Gun-Control Critics Use Novel Law to Gain Ground in Pennsylvania
A new law meant to curtail local gun-control ordinances in Pennsylvania has already put two of the state's largest cities—Philadelphia and Pittsburgh—in the National Rifle Association's litigation crosshairs.
The National Rifle Association’s (NRA) latest tactic for fighting gun-control laws at the local level seems to be having its intended effect—at least for the most part.
Earlier this month, a law went into effect in Pennsylvania that allows gun-rights groups to sue municipalities over local gun-control measures that conflict with state gun laws. Such local ordinances were already preempted by state law, but courts had held that the NRA and other organizations lacked standing to sue. Now such lawsuits will be easier for groups to bring without individual gun owners as plaintiffs.
The risk of litigation has proved effective in convincing some municipalities to remove their local measures. Twenty-two communities have either done so or have said that they will, attorney Joshua Prince, who works with gun-rights groups, told the Associated Press.
Other communities are forging ahead.

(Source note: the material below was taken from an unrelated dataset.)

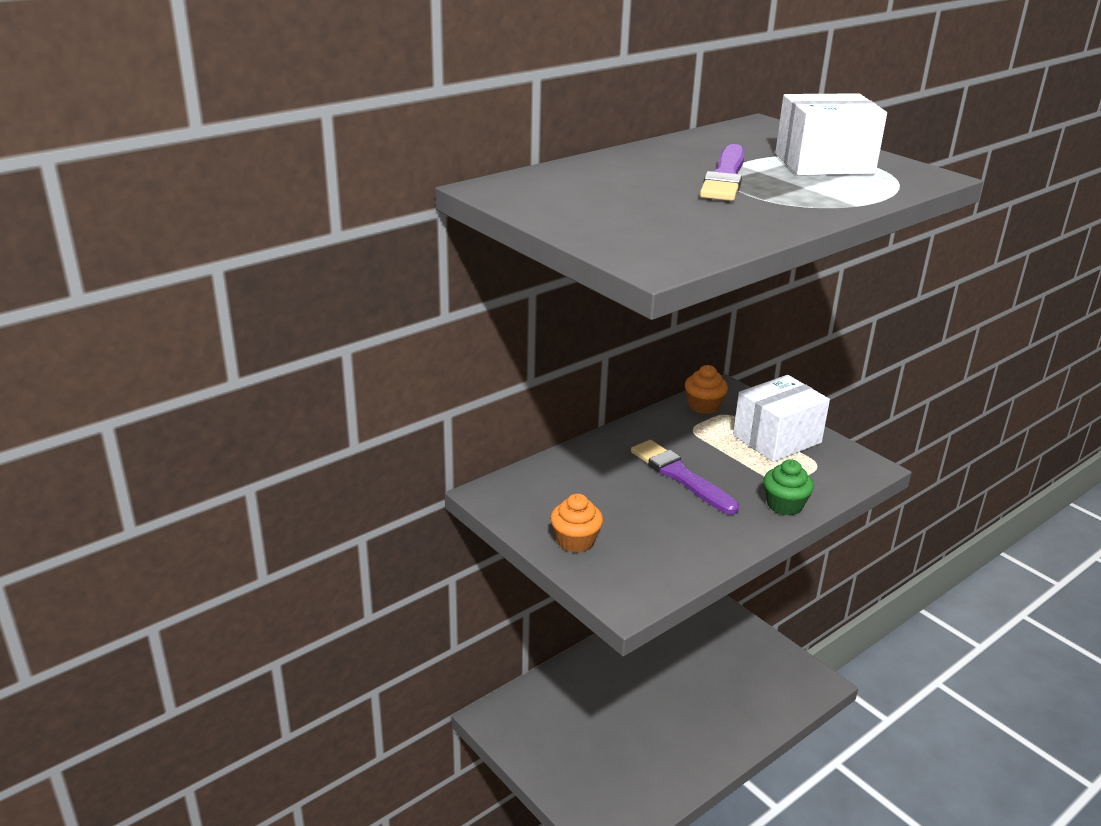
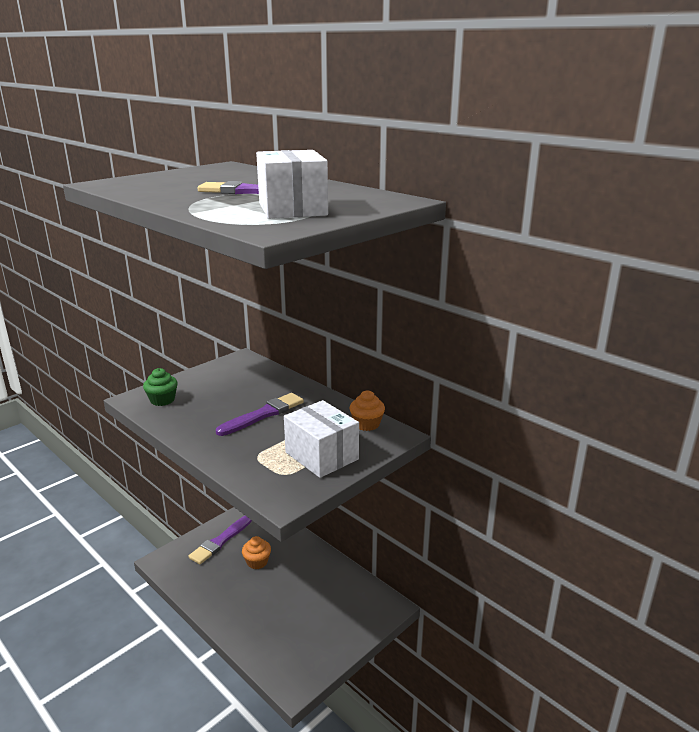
camera: 85 degrees right, 5 degrees down
orange cupcake [550,493,603,553] -> orange cupcake moved to [242,536,271,569]
green cupcake [763,459,814,515] -> green cupcake moved to [143,368,178,406]
none -> purple brush [188,516,252,564]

Officials from the state capital of Harrisburg say they plan to defend their law in court, citing the city’s violence.
“I don’t think it’s the be-all and end-all of public safety, but I think it’s an important tool to have, and it absolutely sends the wrong message to try to rescind those ordinances, especially given the epidemic of gun violence we have in cities like Harrisburg,” the city’s mayor, Eric Papenfuse, told the AP.
On Wednesday, the NRA announced it would sue three cities that still have ordinances on the books: Philadelphia, Pittsburgh, and Lancaster. And lawyers for the group said more suits are already in the works.
“We expect every municipality to repeal ordinances that are preempted. If other folks don’t get on board with what the law requires, they can expect to hear from us in due course,” NRA lawyer Jonathan Goldstein told the AP on Wednesday.
Whatever gun groups do, they won’t have the state’s support on the matter. Pennsylvania Attorney General Kathleen Kane has said that state attorneys will not defend the new law in court.